Community Legal Centres

(Private Members' Statements, 14 November 2019, Legislative Assembly, NSW Parliament)

I put on record the immense value of Community Legal Centres for the Sydney electorate and my constituents. All members of Parliament rely on these independent community organisations for constituents to get legal help, particularly vulnerable people and communities that are disadvantaged and marginalised and would not otherwise be able to get access to justice. The Sydney electorate is well served by the Inner City Legal Centre and Redfern Legal Centre. I am proud to work closely with these two organisations in their efforts to make sure that everyone has access to legal help, no matter their background, abilities or resources.

The Inner City Legal Centre is the main legal centre for the Sydney electorate and my office refers many people to it who need legal information and help. Along with generalist matters, it helps with employment and family law and is the New South Wales specialist for the LGBTIQ legal service. It recognises groups with quite specific needs through the transgender legal service and sex worker legal service. I am supporting their fundraising campaign to maintain the Safe Relationships Project, which provides court support for people who are gay, lesbianĀ or bisexual, people who are transgender and people who are inter-sex who are experiencing or escaping an abusive relationship.

Together with the Marrickville and Kingsford centres, the Inner City and Redfern legal centres are jointly running a new statewide service for migrant workers. This is a clear example of how legal centres identify and meet unmet needs. The Redfern Legal Centre provides help for health, employment, consumer and financial matters, domestic violence, policing and discrimination and has a specialist service for students, which is increasingly needed in response to unfair treatment of international students. Redfern's tenancy and advocacy service is a valuable source of advice and representation to which my office regularly refers constituents, particularly tenants who may not have the skills or capacity to represent themselves in the tribunal. I was very pleased to launch the Redfern Legal Centre's recently updated resourceThe Repair Kit, which was originally published with funds from Lord Mayor Clover Moore MP Salary Trust. The centre's workshop with tenants in Woolloomooloo who were concerned about getting repairs done was a great way to efficiently get information and advice to a group of people.

Community Legal Centres are a vital source of support, advice and advocacy on public interest legal matters that affect large numbers of people. The Public Interest Advocacy Centre tackles matters of broad public importance that affect the whole community. It does a great job training and educating citizens and community groups to challenge injustice. I am especially appreciative of their Homeless Persons' Legal Service. It takes legal help to very vulnerable people living on the street and in refuges and shelters. The Environment Defenders Office provides expert information, resources, advice and test cases in public interest environment law, helping to protect communities against powerful vested interests. Its work with the Millers Point community on heritage protection for the Sirius building is a good example.

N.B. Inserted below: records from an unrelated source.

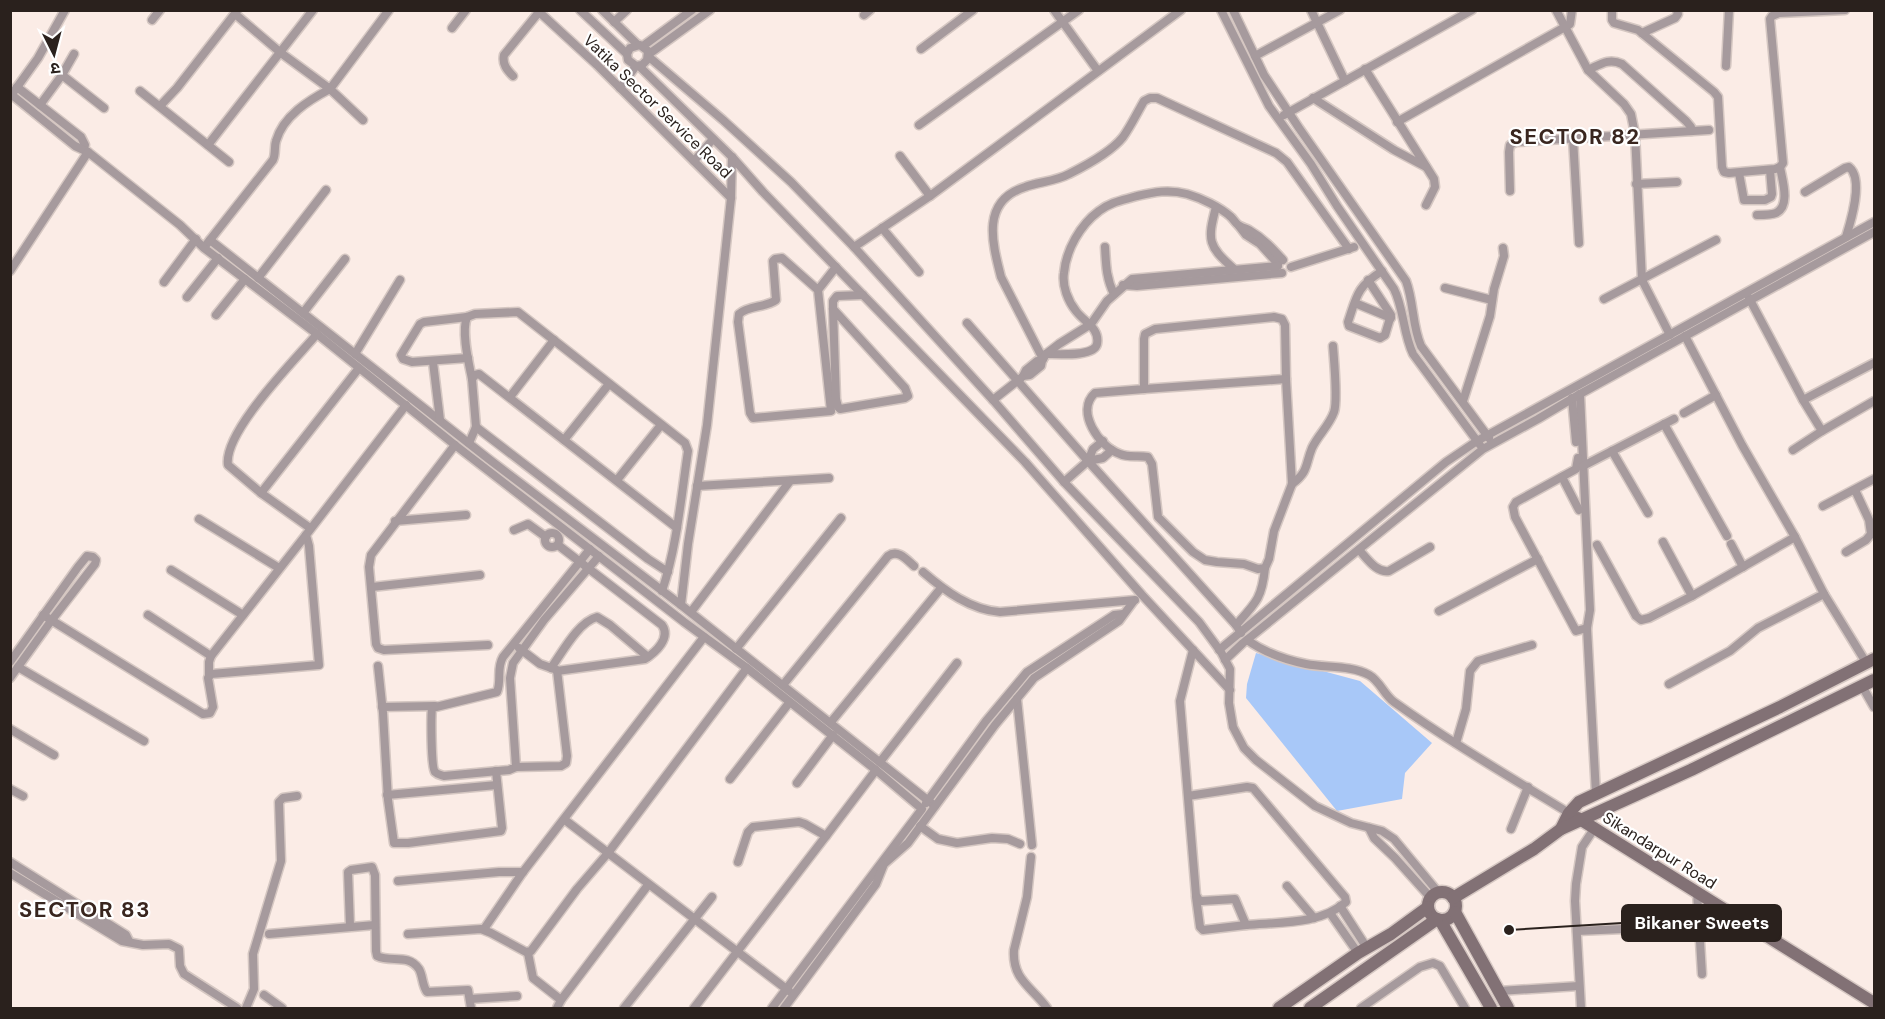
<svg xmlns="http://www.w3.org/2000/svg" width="1885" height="1019" viewBox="0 0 1885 1019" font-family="'DM Sans','Noto Sans Devanagari',sans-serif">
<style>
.water{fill:#a8c8f8}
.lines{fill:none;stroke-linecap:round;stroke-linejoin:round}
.street-casing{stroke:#d5c7c2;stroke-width:11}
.secondary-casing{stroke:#d5c7c2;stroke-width:15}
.street{stroke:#a69a9d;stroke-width:8}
.secondary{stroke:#827175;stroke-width:12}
.labels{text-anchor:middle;stroke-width:4.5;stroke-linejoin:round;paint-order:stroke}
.street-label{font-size:16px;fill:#2a211d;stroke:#fff}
.district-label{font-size:22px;font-weight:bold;letter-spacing:1.5px;fill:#39261f;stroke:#fff}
.leader{fill:none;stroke:#2a211d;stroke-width:2}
.callout-dot{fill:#2a211d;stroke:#fff;stroke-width:2}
.callout{fill:#2a211d;stroke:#2a211d;stroke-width:2}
.callout-label{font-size:18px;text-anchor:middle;font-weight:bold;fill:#fff}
</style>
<rect width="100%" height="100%" fill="#fbece6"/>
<!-- water -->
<path class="water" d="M1256 653 1360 681 1432 743 1405 773 1402 799 1337 811 1246 698 1247 684Z"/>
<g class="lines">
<!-- street casing -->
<g class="street-casing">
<g id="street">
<path d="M537 10 597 65 731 198"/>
<path d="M580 10 627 54"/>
<path d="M602 10 637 44"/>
<path d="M1054 10 1098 71"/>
<path d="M1221 10 1269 106 1311 164 1337 206 1394 289C1404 309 1403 333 1413 354L1480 445"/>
<path d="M1233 10 1264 75 1299 128 1406 281C1414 302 1412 326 1421 346L1489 438"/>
<path d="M1311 10 1345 81"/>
<path d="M1556 10 1588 70 1624 104 1631 114 1635 134 1642 280 1670 335"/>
<path d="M1612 10V20L1614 23 1638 30 1714 92 1718 97 1722 167 1724 172 1729 173 1775 169 1780 167 1783 163 1770 19 1772 16 1779 13 1845 10"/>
<path d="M864 15 870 10"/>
<path d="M152 20 160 10"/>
<path d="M614 22 627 10"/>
<path d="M452 28 466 10"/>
<path d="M1642 33 1675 18 1678 14 1677 10"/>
<path d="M643 46 692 10"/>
<path d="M921 49 973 10"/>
<path d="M649 54 710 10"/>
<path d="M1255 56 1340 10"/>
<path d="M649 57 723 120 791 182 854 247 993 400 1064 482 1199 622 1221 652 1230 669 1229 703 1233 727 1244 748 1256 760 1315 806 1351 823 1382 831 1394 839 1438 892"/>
<path d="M639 66 732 157 763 192 1025 462 1142 595 1230 690"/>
<path d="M1726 66 1729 10"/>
<path d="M1365 69 1434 179 1435 187 1426 205"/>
<path d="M1588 70C1601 64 1609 58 1622 64L1686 121 1691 127V131"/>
<path d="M62 75 104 108"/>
<path d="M513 76C507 70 502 64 504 55L539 12"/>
<path d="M17 87 81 137 85 145 84 149"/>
<path d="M620 88 636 66 642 65 647 60 648 51 640 45 630 48 627 54 628 60 636 66"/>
<path d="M140 91 229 162"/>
<path d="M12 95 75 146 88 152"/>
<path d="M10 97 38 58 65 10"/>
<path d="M1313 98 1394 150 1426 167"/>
<path d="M40 105 62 75 74 54"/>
<path d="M160 106 177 88 237 11"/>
<path d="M1284 115 1472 10"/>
<path d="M363 120 330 89 389 10"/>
<path d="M1397 122 1565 27 1570 24 1572 10"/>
<path d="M919 125 1079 10"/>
<path d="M1573 138 1579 243"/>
<path d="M208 145 313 10"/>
<path d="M900 156 930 196"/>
<path d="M694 161 713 139"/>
<path d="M1739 173 1744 200H1765L1771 197 1772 194 1770 170"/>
<path d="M1636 184 1677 182"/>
<path d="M1510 191 1509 152 1510 145 1516 142 1709 130"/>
<path d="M1805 192 1845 168 1849 167C1864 179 1851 221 1846 237"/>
<path d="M1216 207C1207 241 1208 246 1234 269"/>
<path d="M1757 215C1763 215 1771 215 1776 213 1791 206 1782 179 1780 167"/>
<path d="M1239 226 1246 235 1260 244 1278 264"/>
<path d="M882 228 919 272"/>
<path d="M210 240 490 460 681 605 935 806"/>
<path d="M206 245 273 160C276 154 274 147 276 141 283 116 309 100 330 89L281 53 235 14"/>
<path d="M854 247 930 196 1181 10"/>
<path d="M1105 247C1106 264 1106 278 1114 294"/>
<path d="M1291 267 1354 247"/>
<path d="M10 271 88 152 180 225 204 248 317 334 455 445 684 622 747 668 876 770 922 809 772 1008"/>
<path d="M258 278 326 190"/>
<path d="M1368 280 1391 315 1385 335 1380 338 1349 326 1348 322C1357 295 1357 287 1382 271"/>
<path d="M164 282 196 239"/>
<path d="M1123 285 1137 286 1282 273"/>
<path d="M1445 288 1492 300"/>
<path d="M818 290 782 258 775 259 773 261 776 300C765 308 749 305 739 314L738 322 750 413 753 418 831 411 818 290 836 267"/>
<path d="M187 297 218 258"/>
<path d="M1749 298 1803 400 1822 431 1874 401"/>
<path d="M1604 299 1716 240"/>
<path d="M1355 303 1391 318"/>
<path d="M833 309 905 388 908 396 905 398 840 409 838 407 836 399 833 309V301L837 296 863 295"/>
<path d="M303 313 345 259"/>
<path d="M216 315 245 279"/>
<path d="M467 317C461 332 469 364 472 379"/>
<path d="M1274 317 1282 319 1285 325 1286 379 1292 484 1274 531 1269 559 1265 568 1258 569 1244 564 1217 562 1205 560 1193 552 1158 517 1152 464 1148 457C1138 455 1129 458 1120 454 1099 447 1075 411 1095 393L1144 389V339L1145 334 1155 329Z"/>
<path d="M967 323 1088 461 1236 625 1241 633"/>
<path d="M1685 336 1742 445 1795 537 1692 596"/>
<path d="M355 354 400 280"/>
<path d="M1046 354C1058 354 1094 357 1097 344 1100 328 1084 322 1076 311 1068 301 1062 286 1064 273 1066 250 1080 225 1099 211 1110 202 1124 200 1137 196 1154 192 1169 189 1187 194 1201 198 1220 207 1231 217 1233 219 1235 222 1237 224 1240 227 1245 228 1249 230 1263 238 1273 249 1283 260"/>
<path d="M468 358 412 362 403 359 401 355 420 324 424 322 467 317 475 314 518 312 685 443 688 451C681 498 677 546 662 591"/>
<path d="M1043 359 1001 277C992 242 981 201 1025 187 1039 182 1056 181 1069 174 1085 166 1112 151 1123 137 1131 126 1137 113 1144 101L1150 98H1157L1276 153 1287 162 1349 249"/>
<path d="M1042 361 1041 366 1030 375 1023 376 1026 370 1037 361H1042L1046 354 1059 344 1091 324 1107 301 1132 279 1278 266"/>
<path d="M433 362 440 420"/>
<path d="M1144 389 1286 379"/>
<path d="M1580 394 1590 610 1587 628 1596 794"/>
<path d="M510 397 554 340"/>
<path d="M1572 398 1576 442"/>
<path d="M993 400 1021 378"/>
<path d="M1803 400 1874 363"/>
<path d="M1463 401 1490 316 1494 289 1504 256 1503 248"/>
<path d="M1684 413 1716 395"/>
<path d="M1664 424 1727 536"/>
<path d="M476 427 648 559 668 572"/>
<path d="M564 440 609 384"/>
<path d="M1103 441 1093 449 1088 461 1103 458 1112 450"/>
<path d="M469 443 476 427 472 379 475 375 479 374 677 528"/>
<path d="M455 445 371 555 369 567 376 644 378 648 384 650 488 645"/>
<path d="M1793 450 1822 431"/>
<path d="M1612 451 1648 513"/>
<path d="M1578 458 1576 469 1516 502 1513 507 1515 517 1576 631 1587 628"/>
<path d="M1583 466 1674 419"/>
<path d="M1562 477 1579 510"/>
<path d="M617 480 661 425"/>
<path d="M1064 482 1088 461"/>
<path d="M1292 484C1309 471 1305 465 1312 448 1318 435 1329 426 1334 412 1338 401 1334 360 1333 346"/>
<path d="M697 486 829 478"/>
<path d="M261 493 228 465C223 432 295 360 317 334"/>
<path d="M1823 506 1874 479"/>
<path d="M199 519 279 568"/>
<path d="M395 521 466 515"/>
<path d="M310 528 261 493 359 368"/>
<path d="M514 530 528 524 546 537"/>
<circle cx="552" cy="540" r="7"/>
<path d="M1731 544 1743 567"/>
<path d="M1597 545 1636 616 1641 620 1649 618 1692 596 1663 542"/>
<path d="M590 549 503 657C496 669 502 680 497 692L432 708C431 717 431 767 435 772 438 775 441 775 444 776L509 770 516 767 510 678 513 663 544 620 599 556"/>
<path d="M1359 550C1367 558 1376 573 1389 571L1430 547"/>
<path d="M1846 552 1866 540 1871 534 1869 520 1855 490"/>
<path d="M171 570 243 615"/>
<path d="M923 572C945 591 971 610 1000 612L1135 600"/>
<path d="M372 587 480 575"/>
<path d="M1824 594 1867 664"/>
<path d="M681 605 688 544 707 425 731 198 732 157"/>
<path d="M1439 611 1538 559"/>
<path d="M691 612 790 481"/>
<path d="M43 615 203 714 210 713 213 707 208 678 211 674 319 665 309 546 306 535 406 405"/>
<path d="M148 615 211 656"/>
<path d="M1236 625C1256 603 1262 598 1265 568"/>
<path d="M1247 640C1264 652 1286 660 1306 664 1326 668 1351 665 1369 675 1380 681 1384 695 1394 702 1450 742 1510 777 1569 813"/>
<path d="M736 649 841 518"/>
<path d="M1219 650 1446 462 1477 441 1874 222"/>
<path d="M1225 660 1243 643 1483 449 1538 419 1580 394 1874 232"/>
<path d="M10 662 78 567 87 556 93 557 96 560 95 564 51 621 10 678"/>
<path d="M378 666 383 713 388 800 394 843H408L501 831 502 828 496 771"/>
<path d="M18 667 144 741"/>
<path d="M551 668C562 653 578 622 597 617L610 625 648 657"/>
<path d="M557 671 645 659C656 652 671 638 662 625L558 545"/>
<path d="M209 676V662L211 656 306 535"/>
<path d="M1669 684 1730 651 1758 628 1824 594 1795 537"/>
<path d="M783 685 888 556C898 549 906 559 914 566"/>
<path d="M1862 686 1874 707"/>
<path d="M1017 699 1032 845"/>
<path d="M382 707 435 706"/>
<path d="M831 722 941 588"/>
<path d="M10 729 54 755"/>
<path d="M1456 743 1466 709 1470 671 1478 661 1532 645"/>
<path d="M880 762 957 663"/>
<path d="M516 767 561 766 566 763 567 756 557 670 540 664 519 648"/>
<path d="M730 779 789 703"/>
<path d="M797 783 833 735"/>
<path d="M10 789 23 796"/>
<path d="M387 795 497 785"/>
<path d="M1188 796 1247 787 1253 788 1345 897 1346 902C1320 925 1279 922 1246 925L1235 899 1202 901 1199 900 1196 895 1180 701 1193 650"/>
<path d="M926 803 986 721 1027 672 1114 615 1123 614"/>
<path d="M565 820 789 991"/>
<path d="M920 826 938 839 957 843 992 838 1008 839 1020 844"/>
<path d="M1369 828 1374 838 1395 858 1430 897"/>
<path d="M1511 829 1528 787"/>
<path d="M1031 857 1027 897 1014 950C1012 980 1032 987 1047 1008"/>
<path d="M10 862 126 935 129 941"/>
<path d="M738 862 748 832 753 827 799 822 805 824 826 836 876 770"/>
<path d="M10 873 122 941 143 945 169 944 179 949 180 966 184 974 237 1008"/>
<path d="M398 881 499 872H523"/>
<path d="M1287 886 1314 918"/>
<path d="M1697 892 1702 974"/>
<path d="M1196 897 1200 927 1203 930 1246 925"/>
<path d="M1340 906 1367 948"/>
<path d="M1330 913 1358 953"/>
<path d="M350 926 348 872 351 870 372 867 375 875 376 951 377 956C391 963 408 953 419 969 423 976 422 985 427 992L468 990 471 1008"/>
<path d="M484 929 523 872 704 637"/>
<path d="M1577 931 1670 927"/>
<path d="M269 934 375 925"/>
<path d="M408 934 481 929 491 933 526 952 531 951 577 889 608 853 747 668"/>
<path d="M528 953 533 978 561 1000"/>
<path d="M1499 991 1579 986"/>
<path d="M264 995 282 1008"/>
<path d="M470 999 517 996"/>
<path d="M246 1008 254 989 253 954 281 861 279 802 283 798 297 796"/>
<path d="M557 1008 561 1000 648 885"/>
<path d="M624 1008 712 897"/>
<path d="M694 1008 826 836"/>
<path d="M784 1008 876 884 884 864 908 843 995 725 1034 678 1119 621 1133 602"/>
<path d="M1361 1008 1420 967 1433 963 1440 966 1465 1008"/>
<path d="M1581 1008 1575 901 1576 884 1582 847 1594 829"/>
</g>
</g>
<!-- secondary casing -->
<g class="secondary-casing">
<g id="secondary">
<path d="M1578 818 1874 1003"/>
<path d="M1561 829 1569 813 1579 802 1780 707 1874 659"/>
<circle cx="1442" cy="906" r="14"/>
<path d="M1453 898 1534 849 1561 829 1691 770 1874 680"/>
<path d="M1455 912 1508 1008"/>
<path d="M1440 920 1491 1008"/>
<path d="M1279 1008 1358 953 1391 934 1428 907"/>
<path d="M1310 1008 1437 919"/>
</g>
</g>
<!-- street -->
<use href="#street" class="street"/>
<!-- secondary -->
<use href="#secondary" class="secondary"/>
</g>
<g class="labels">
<!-- street labels -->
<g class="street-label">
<text transform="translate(658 106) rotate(44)" y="6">Vatika Sector Service Road</text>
<text transform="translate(1660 850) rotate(32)" y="6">Sikandarpur Road</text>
</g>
<!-- district labels -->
<g class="district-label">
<text x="1575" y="144">SECTOR 82</text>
<text x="85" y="917">SECTOR 83</text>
</g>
</g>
<!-- callouts -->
<path class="leader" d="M1509 930L1622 923"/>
<circle class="callout-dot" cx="1509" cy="930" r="6"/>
<rect class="callout" x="1622" y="905" width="159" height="36" rx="6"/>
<g class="callout-label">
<text x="1702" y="929">Bikaner Sweets</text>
</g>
<!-- border -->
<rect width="1885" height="1019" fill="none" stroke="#2a211d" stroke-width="24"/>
<!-- north arrow -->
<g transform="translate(54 54) rotate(174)" stroke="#ffffff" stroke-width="4.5" paint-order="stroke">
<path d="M0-4.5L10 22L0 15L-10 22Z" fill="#2a211d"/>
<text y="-9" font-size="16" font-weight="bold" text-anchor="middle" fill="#2a211d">उ</text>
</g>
</svg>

While they deal largely with Commonwealth matters, I acknowledge the important role of other Community Legal Centres based in the inner city for people across New South Wales or even Australia, including for financial rights, welfare rights, human rights, HIV-AIDS, immigration, refugees, disability, prisoners, tenants, children, young people and seniors. The commitment from centre workers and board members to justice and a fair go is inspiring. I acknowledge their contribution to our communities. Volunteers and students learning the law help stretch the limited funding that Community Legal Centres rely upon. There is a well-developed network of Community Legal Centres across New South Wales that collaborate to cover many groups and individuals who would not otherwise get access to legal information, advice or advocacy. They provide valuable community resources and education, and they use their experience with vulnerable people to push for law and policy reform to improve justice and prevent discrimination and unfair treatment. I support the call from Community Legal Centres for adequate and secure funding so they can continue to provide their essential advice and hope that the Government will respond to my request for additional resources to enable this important work to continue.